Dataset:
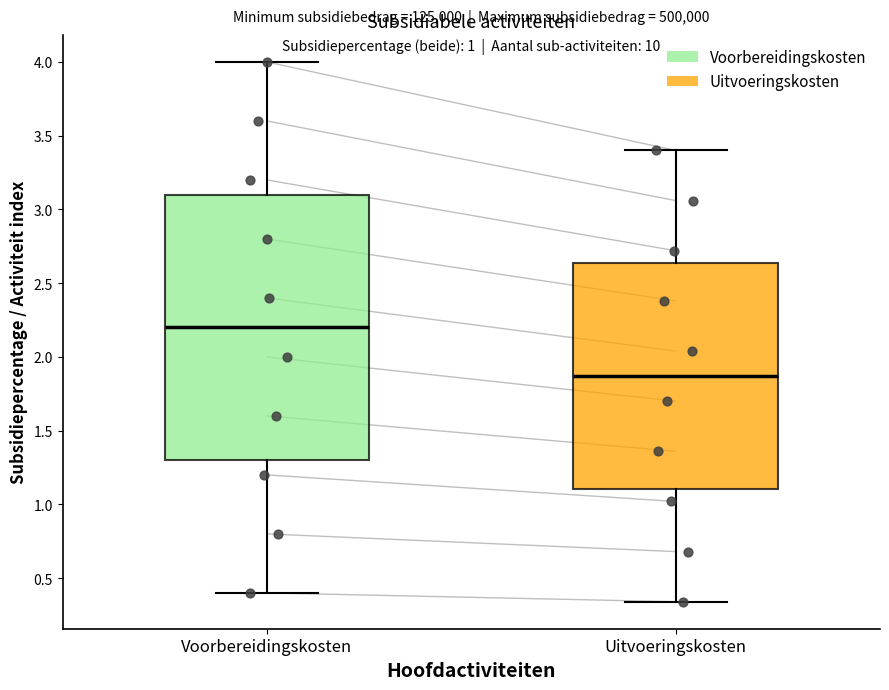

Reading left to right, transcribe this box plot: for each box, give where its median line is, the range the box spans, and where its two whiskers end, as read against the y-axis. The values are not printed on the chart, so give them approximately, as read against the axis.

Voorbereidingskosten: median 2.20, box 1.30 to 3.10, whiskers 0.40 to 4.00
Uitvoeringskosten: median 1.85, box 1.10 to 2.65, whiskers 0.35 to 3.40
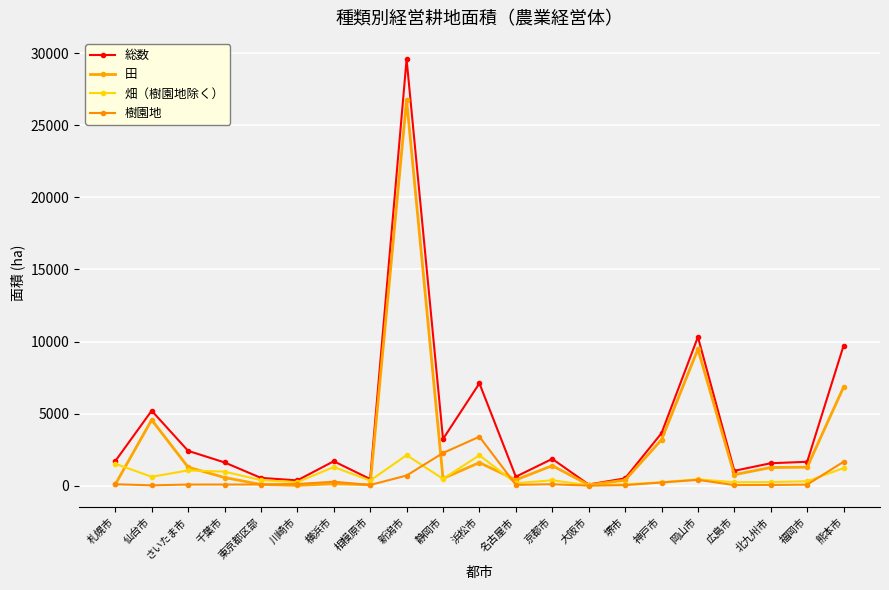

What value does the 畑（樹園地除く） series have at 北九州市, to the nearest 10?

250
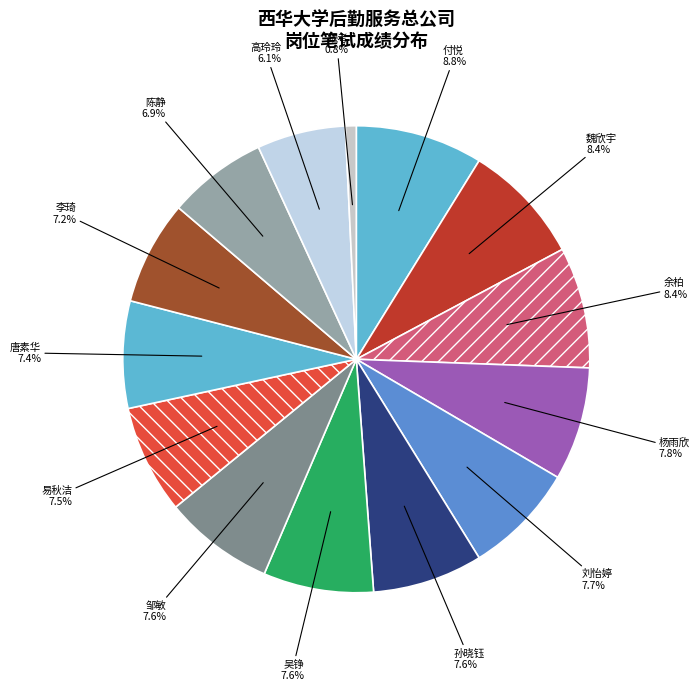

Is there any slice that represents more than half of the pie?

No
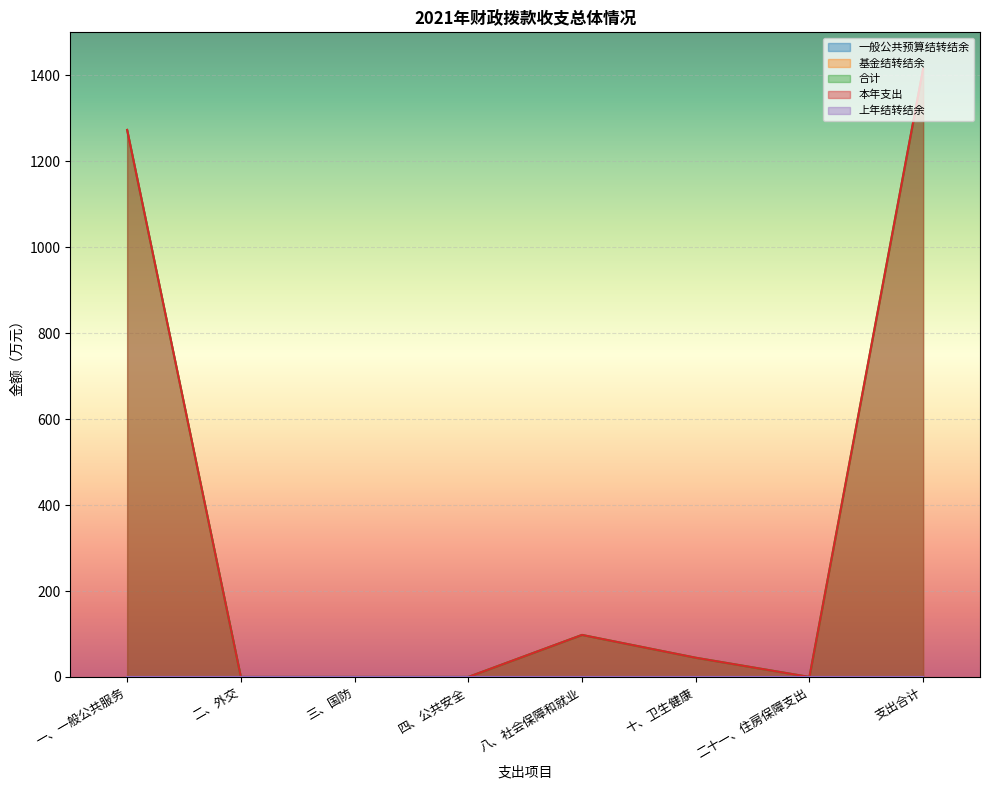

True or false: 上年结转结余 and 一般公共预算结转结余 intersect in this chart.

False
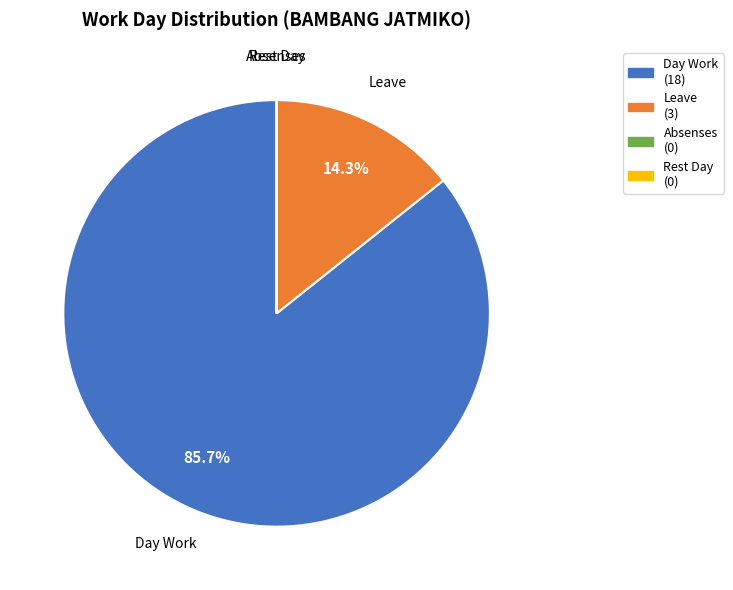

To the nearest percent, what is the difference between the largest and smallest slice percentages?

86%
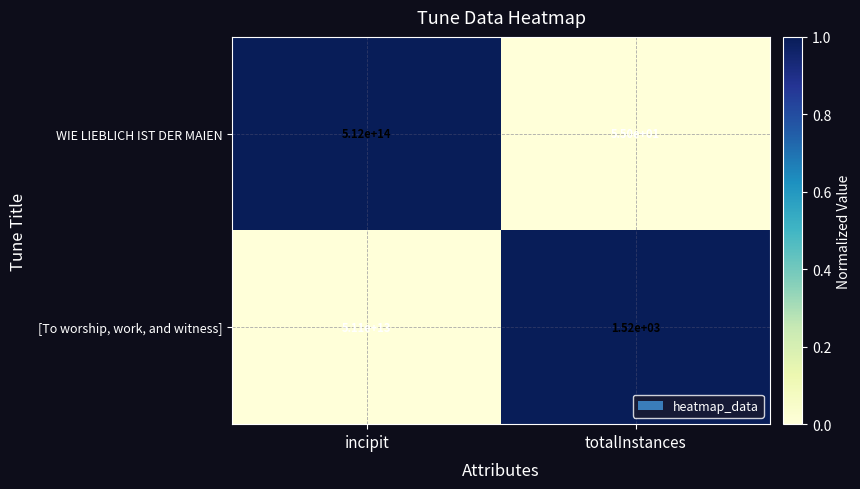

Rank the series at totalInstances from highest to lowest value.

[To worship, work, and witness], WIE LIEBLICH IST DER MAIEN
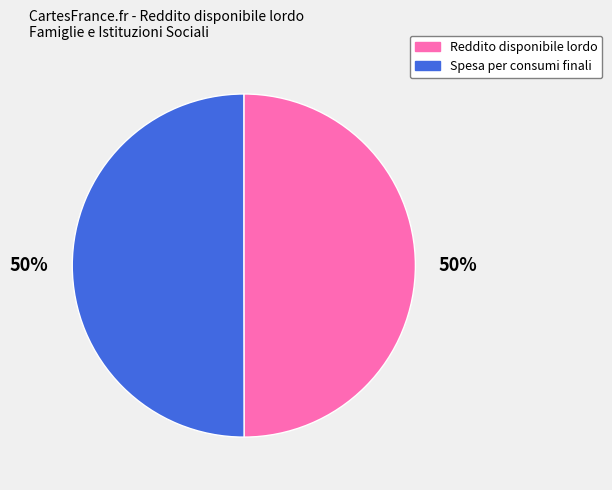

Count the number of slices in the pie.

2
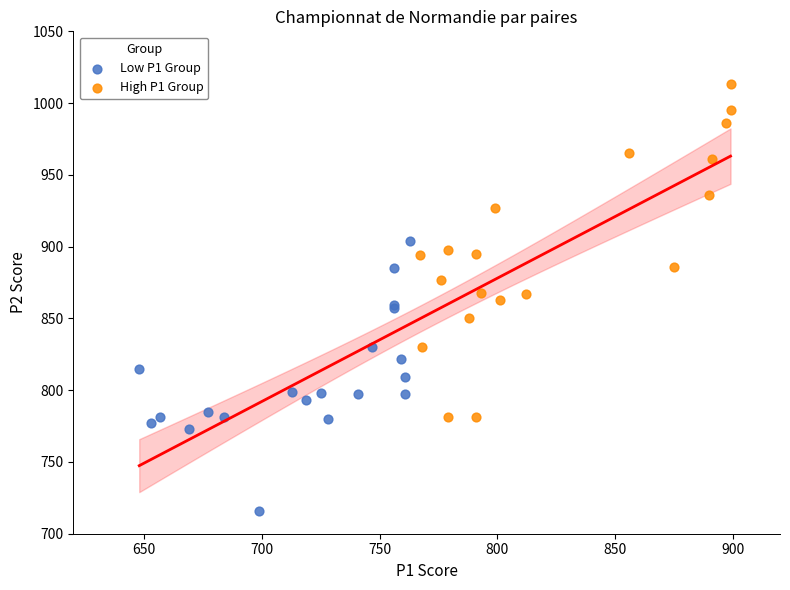

Which series contains the lowest Y value?

Low P1 Group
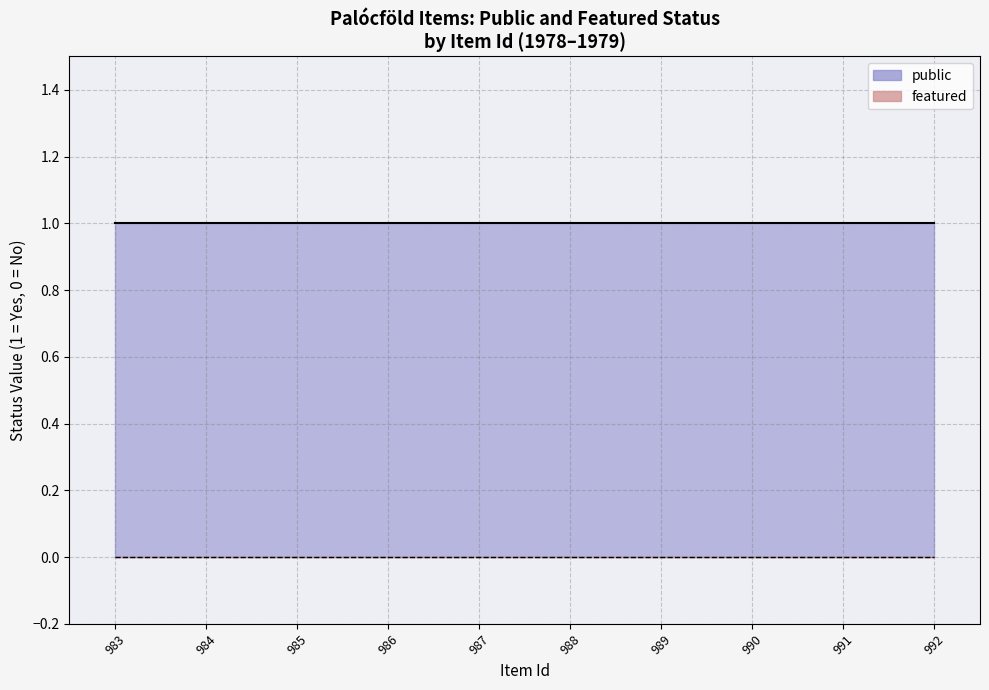

The public series shows 1 at 9. True or false?

False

What is being asked: Recast every line of the records above as a numbered list, skipping blank lines and leaving out the picture placeholders.

Task output:
1. Reading left to right, transcribe this box plot: for each box, give where its median line is, the range the box spans, and where its two whiskers end, as read against the y-axis. The values are not printed on the chart, so give them approximately, as read against the axis.
2. Voorbereidingskosten: median 2.20, box 1.30 to 3.10, whiskers 0.40 to 4.00
3. Uitvoeringskosten: median 1.85, box 1.10 to 2.65, whiskers 0.35 to 3.40
4. What value does the 畑（樹園地除く） series have at 北九州市, to the nearest 10?
5. 250
6. Is there any slice that represents more than half of the pie?
7. No
8. True or false: 上年结转结余 and 一般公共预算结转结余 intersect in this chart.
9. False
10. To the nearest percent, what is the difference between the largest and smallest slice percentages?
11. 86%
12. Rank the series at totalInstances from highest to lowest value.
13. [To worship, work, and witness], WIE LIEBLICH IST DER MAIEN
14. Count the number of slices in the pie.
15. 2
16. Which series contains the lowest Y value?
17. Low P1 Group
18. The public series shows 1 at 9. True or false?
19. False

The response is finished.